Karen Mulhauser
Karen Mulhauser, President of Mulhauser and Associates, has been providing consulting services to nonprofit organizations, grantmakers and candidates since 1988. She brings many years of leadership experience as a board member of over thirty-five nonprofit boards, often in leadership roles. Before consulting, she was the Director of the Center for Education on Nuclear War, Citizens Against Nuclear War, Women for a Meaningful Summit and the National Abortion Rights Action [NARAL].
She has been deeply committed to voluntary service throughout her life. As past Chair of UNA-USA, she was particularly interested and committed to working with UNA chapters throughout the country to bring CEDAW legislation to municipal governments – to bring a global treaty to the local level. CEDAW, the Convention on the Elimination of All Forms of Discrimination Against Women, was adopted in 1979 by the UN General Assembly, signed by President Carter in 1980 but has never been ratified by the U.S. Senate. The US is one of only six countries that has not ratified this global gender equality convention along with Iran, Sudan, Somalia, Palau, and Tonga. She also served four terms as President of the Antioch College Alumni Association and on the college’s Board of Trustees, board chair of Planned Parenthood of Metro Washington and started various voter engagement initiatives including America’s Impact [now Foreign Policy 4 America]. She started and coordinates Consulting Women, a community of over 1,200 DC-area self-employed women. And the DC area community called Women’s Information Network. She served as Senior Advisor to Obama for America in 2007-2008 to coordinate Women for Obama and was campaign manager for DC’s Congressional Delegate, Eleanor Hoomes Norton.

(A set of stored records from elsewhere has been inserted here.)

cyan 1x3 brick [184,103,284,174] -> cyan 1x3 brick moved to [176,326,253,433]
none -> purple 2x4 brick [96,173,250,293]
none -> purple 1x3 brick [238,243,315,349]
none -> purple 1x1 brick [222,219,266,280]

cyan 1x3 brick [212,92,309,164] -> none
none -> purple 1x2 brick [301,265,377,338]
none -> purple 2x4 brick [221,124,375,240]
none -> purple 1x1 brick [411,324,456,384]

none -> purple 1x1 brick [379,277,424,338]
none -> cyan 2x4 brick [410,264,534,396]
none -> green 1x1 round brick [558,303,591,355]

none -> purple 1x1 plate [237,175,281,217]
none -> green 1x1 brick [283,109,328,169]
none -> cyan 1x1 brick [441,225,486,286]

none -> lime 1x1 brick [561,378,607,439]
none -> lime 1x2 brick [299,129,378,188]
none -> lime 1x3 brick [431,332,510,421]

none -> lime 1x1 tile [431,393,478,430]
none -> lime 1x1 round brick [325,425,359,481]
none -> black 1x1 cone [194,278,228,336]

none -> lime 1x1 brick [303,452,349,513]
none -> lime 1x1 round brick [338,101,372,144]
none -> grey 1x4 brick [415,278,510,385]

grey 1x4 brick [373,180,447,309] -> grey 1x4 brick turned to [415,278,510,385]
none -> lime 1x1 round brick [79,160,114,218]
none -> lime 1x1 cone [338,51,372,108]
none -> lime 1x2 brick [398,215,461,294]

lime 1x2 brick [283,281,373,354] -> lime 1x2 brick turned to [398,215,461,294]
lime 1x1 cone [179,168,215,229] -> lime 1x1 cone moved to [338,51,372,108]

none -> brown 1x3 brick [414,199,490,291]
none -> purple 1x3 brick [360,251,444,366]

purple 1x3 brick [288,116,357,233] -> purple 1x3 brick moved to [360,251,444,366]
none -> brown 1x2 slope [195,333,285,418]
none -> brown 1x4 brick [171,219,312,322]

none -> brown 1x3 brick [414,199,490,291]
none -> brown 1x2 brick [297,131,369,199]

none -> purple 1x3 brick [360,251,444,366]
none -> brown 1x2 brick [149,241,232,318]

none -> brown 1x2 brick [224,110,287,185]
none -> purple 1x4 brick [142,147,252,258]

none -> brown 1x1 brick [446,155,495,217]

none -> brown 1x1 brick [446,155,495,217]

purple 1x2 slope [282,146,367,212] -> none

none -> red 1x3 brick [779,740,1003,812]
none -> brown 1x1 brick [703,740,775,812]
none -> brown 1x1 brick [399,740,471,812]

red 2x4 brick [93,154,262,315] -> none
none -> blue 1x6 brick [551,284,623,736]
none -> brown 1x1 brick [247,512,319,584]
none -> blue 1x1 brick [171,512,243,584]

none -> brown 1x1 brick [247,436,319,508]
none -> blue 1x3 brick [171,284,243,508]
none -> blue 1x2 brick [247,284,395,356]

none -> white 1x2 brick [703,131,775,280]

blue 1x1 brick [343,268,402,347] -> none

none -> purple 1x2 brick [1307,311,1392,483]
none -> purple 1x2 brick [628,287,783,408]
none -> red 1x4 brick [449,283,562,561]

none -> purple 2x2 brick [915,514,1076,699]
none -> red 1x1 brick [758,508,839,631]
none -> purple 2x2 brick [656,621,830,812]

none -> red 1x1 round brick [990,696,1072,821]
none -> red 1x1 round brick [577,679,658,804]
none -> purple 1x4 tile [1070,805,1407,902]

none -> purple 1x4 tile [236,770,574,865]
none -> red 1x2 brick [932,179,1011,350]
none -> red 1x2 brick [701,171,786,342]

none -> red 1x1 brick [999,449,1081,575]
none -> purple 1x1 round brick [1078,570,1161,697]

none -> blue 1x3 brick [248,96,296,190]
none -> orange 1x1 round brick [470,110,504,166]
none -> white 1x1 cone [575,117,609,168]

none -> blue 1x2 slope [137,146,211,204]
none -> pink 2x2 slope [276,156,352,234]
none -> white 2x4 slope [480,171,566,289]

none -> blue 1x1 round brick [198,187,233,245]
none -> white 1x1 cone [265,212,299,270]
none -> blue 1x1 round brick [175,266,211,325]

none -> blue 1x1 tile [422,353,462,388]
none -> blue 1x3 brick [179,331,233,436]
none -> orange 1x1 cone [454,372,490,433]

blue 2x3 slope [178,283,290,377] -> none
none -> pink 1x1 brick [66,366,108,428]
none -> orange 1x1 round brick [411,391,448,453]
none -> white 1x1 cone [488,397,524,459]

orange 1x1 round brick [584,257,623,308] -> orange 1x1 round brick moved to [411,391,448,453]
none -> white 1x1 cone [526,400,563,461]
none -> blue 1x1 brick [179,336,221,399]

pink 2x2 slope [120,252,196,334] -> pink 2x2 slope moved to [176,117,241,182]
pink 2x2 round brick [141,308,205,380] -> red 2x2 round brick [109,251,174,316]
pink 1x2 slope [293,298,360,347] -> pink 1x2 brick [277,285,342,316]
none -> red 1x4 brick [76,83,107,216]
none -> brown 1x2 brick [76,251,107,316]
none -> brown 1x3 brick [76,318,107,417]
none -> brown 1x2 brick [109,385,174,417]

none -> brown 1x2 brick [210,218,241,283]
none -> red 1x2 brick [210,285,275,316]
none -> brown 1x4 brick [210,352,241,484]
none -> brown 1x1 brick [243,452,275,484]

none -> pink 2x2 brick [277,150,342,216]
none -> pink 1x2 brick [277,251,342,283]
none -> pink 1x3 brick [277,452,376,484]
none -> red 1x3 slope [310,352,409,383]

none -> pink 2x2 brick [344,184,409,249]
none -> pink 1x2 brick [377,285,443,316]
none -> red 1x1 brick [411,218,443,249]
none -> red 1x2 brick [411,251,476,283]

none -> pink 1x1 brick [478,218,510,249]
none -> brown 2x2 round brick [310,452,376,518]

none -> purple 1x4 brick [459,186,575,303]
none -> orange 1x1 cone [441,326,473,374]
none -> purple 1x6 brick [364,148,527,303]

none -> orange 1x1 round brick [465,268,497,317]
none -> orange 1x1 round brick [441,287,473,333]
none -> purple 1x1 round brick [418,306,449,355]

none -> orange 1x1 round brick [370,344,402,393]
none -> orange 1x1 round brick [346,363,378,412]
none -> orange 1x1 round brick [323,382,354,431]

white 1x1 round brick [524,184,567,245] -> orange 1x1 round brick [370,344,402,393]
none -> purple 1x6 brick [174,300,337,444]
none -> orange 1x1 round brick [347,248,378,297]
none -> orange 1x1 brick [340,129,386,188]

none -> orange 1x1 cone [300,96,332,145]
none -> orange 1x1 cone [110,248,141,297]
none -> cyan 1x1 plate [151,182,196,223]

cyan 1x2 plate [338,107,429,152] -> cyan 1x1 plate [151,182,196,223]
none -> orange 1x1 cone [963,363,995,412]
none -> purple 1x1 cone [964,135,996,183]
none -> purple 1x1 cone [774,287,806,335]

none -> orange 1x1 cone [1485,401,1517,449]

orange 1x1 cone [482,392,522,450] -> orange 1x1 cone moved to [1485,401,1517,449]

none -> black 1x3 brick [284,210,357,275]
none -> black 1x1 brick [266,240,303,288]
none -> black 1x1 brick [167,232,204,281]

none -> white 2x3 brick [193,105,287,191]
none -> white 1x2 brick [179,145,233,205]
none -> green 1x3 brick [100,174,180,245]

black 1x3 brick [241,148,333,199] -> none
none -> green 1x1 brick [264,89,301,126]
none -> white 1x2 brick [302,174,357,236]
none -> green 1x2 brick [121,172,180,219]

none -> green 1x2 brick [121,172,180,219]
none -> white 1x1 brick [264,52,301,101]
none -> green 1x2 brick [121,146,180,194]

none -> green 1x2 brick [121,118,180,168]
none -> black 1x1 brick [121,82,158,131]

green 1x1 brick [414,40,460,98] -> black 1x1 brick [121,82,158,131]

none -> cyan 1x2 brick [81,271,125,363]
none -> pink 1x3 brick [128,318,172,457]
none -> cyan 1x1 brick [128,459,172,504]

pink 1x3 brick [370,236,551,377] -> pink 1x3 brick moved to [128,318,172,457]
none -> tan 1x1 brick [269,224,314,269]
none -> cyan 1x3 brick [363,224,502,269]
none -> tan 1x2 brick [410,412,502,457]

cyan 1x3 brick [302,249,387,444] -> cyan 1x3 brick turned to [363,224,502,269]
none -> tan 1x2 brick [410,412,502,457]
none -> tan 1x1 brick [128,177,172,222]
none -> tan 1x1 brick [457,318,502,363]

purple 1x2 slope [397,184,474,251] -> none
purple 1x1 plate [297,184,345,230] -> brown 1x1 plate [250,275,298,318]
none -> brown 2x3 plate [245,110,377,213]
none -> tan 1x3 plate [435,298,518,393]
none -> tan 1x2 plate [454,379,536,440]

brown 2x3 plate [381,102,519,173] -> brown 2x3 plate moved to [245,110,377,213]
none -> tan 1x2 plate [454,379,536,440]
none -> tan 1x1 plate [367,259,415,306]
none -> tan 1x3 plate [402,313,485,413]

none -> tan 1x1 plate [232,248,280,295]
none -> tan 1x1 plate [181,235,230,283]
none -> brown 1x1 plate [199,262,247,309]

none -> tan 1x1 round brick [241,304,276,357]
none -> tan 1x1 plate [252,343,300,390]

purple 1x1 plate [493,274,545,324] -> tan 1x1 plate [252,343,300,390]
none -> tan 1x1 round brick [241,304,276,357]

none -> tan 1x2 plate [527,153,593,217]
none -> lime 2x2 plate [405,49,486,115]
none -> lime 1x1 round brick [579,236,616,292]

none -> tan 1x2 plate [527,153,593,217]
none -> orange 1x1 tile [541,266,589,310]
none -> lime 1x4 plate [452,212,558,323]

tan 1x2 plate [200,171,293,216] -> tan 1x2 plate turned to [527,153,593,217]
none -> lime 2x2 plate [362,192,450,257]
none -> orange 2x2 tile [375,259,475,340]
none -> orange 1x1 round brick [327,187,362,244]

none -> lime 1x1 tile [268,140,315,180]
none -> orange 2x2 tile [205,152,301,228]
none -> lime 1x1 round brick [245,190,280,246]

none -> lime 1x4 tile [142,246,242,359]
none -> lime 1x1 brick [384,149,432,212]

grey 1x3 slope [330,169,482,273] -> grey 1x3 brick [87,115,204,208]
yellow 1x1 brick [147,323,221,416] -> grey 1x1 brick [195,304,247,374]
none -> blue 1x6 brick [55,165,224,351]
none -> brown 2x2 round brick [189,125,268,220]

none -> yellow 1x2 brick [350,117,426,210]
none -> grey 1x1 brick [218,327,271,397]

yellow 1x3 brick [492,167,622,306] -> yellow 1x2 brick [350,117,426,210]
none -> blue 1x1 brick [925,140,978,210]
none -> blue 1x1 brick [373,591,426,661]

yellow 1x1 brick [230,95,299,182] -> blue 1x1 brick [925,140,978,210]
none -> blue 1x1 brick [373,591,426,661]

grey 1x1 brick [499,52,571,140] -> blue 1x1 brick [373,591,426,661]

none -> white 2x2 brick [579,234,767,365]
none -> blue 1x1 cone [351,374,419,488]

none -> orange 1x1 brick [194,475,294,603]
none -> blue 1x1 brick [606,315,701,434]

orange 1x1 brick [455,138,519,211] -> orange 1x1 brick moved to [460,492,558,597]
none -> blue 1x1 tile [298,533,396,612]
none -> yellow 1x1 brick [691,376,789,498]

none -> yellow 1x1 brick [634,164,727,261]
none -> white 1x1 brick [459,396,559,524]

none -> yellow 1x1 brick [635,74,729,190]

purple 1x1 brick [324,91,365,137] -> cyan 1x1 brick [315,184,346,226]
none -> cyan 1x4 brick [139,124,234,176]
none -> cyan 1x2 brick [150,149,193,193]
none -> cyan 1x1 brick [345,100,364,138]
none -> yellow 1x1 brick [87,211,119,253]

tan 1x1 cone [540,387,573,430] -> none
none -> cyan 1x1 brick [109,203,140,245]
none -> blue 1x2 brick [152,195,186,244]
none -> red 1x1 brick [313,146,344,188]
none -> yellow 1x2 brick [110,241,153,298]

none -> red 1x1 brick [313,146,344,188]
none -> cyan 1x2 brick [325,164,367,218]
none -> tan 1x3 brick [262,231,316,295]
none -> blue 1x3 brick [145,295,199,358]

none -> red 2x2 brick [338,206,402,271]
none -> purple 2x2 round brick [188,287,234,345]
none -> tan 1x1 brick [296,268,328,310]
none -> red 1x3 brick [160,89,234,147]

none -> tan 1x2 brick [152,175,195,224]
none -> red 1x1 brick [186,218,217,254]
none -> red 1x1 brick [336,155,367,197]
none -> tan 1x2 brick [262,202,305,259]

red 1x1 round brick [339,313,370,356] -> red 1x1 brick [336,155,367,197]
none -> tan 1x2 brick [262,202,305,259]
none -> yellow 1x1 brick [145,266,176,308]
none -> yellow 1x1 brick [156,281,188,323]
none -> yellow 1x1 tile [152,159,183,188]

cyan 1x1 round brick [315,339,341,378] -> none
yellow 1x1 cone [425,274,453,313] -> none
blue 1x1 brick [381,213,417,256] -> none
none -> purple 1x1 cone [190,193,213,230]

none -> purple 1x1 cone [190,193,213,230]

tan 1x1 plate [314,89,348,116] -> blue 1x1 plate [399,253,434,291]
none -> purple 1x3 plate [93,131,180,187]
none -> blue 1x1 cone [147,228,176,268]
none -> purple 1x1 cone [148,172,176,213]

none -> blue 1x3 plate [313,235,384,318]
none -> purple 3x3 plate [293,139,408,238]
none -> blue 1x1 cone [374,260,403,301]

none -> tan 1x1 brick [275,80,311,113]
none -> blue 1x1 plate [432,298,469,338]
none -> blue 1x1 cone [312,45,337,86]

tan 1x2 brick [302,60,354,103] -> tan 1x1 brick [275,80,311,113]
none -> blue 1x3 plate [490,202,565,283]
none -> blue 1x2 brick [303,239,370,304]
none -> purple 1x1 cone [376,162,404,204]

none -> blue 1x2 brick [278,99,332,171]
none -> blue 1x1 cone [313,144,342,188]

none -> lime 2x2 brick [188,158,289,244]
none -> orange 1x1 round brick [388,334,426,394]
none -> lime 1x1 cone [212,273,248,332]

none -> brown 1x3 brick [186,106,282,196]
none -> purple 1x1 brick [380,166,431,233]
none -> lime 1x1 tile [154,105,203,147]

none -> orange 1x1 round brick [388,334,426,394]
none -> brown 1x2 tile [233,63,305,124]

Since 2006, she has coordinated voter engagement Initiatives that use a protocol that she calls Trusted Sources where she works with nonprofit leaders to get messages to their members about the importance of voter registration and voting. Her mantra while leading NARAL was “If it doesn’t bring workers to campaigns or voters to the polls, just don’t do it!” Her mantra now is “If we do not like the policies, we have to change the policymakers.
A graduate of Antioch College in 1965 with graduate study at Tufts Medical School, she was trained as a biochemist and worked at Boston University and Albert Einstein Colleges of Medicine as a research associate before realizing she would rather work with people than with test tubes, rats and rabbits. She taught high school chemistry and physics at the Cambridge School of Weston from 1967-1970, where she also created a course on the social responsibility of scientists for students committed to careers in the sciences, and she initiated sex education programs. From 1970-73, she trained family planning professionals in federally funded programs in Washington, Oregon, Idaho, and Alaska. When she moved to Washington, DC in 1973, Karen was hired to open the DC office of NARAL and the following year, she was asked to be the Executive Director. In this position, she helped grow the membership from a few thousand to almost 140,000, started chapters throughout the country, started the NARAL Foundation and political action committee. When the cold war heated up in the early 1980s, she started and led two disarmament organizations and began her consulting business in 1988.